My suspicion is that the Next-Page-Prefetcher (which does not have a documented method of disabling) acts to generate a small number of L2 hardware prefetches.

Looking at the average counts over multiply trials of one specific test case, I see an average reduction of 974:1 The next-page prefetcher should generate one or more prefetches every 64 cache lines for this contiguous test case -- obviously they cannot all be generating hardware prefetches or the observed counts would be much higher (almost 16x).

One reason to have a Next-Page-Prefetcher is to generate a reference to the next (virtual memory) page early, so that if the address misses in the TLB, the TLB walk will be started earlier and perhaps completely overlapped with the transfer of the rest of the data from the current page. For contiguous virtual memory accesses, each cache line fetched by a Page Table Walk will contain 8 Page Table Entries, so each Page Table Walk will cover 8 pages, or 512 cache lines.

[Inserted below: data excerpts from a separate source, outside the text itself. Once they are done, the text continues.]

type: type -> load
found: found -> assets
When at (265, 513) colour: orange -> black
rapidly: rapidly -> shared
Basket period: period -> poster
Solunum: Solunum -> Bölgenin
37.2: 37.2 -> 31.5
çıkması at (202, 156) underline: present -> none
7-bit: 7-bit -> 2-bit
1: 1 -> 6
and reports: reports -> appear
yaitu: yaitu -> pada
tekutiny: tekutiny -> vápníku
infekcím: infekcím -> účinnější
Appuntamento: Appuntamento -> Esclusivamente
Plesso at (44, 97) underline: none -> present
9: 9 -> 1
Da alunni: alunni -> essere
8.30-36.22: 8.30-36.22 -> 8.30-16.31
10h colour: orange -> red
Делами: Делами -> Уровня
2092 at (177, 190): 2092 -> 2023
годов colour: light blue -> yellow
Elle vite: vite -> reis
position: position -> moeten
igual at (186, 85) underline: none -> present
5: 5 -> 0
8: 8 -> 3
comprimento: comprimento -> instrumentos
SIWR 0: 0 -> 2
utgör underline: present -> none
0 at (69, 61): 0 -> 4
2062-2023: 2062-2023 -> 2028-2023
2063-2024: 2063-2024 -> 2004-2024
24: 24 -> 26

SPECULATION: I can imagine that the designers might have optimized the Next-Page-Prefetcher by taking into account the 8 Page Table Entries per cache line and only generating a HWPF to pre-load the next cache line full of TLB entries once every 8 4KiB pages. It should be possible to test this, but I have not looked at the details -- the transaction counts are too small to impact performance.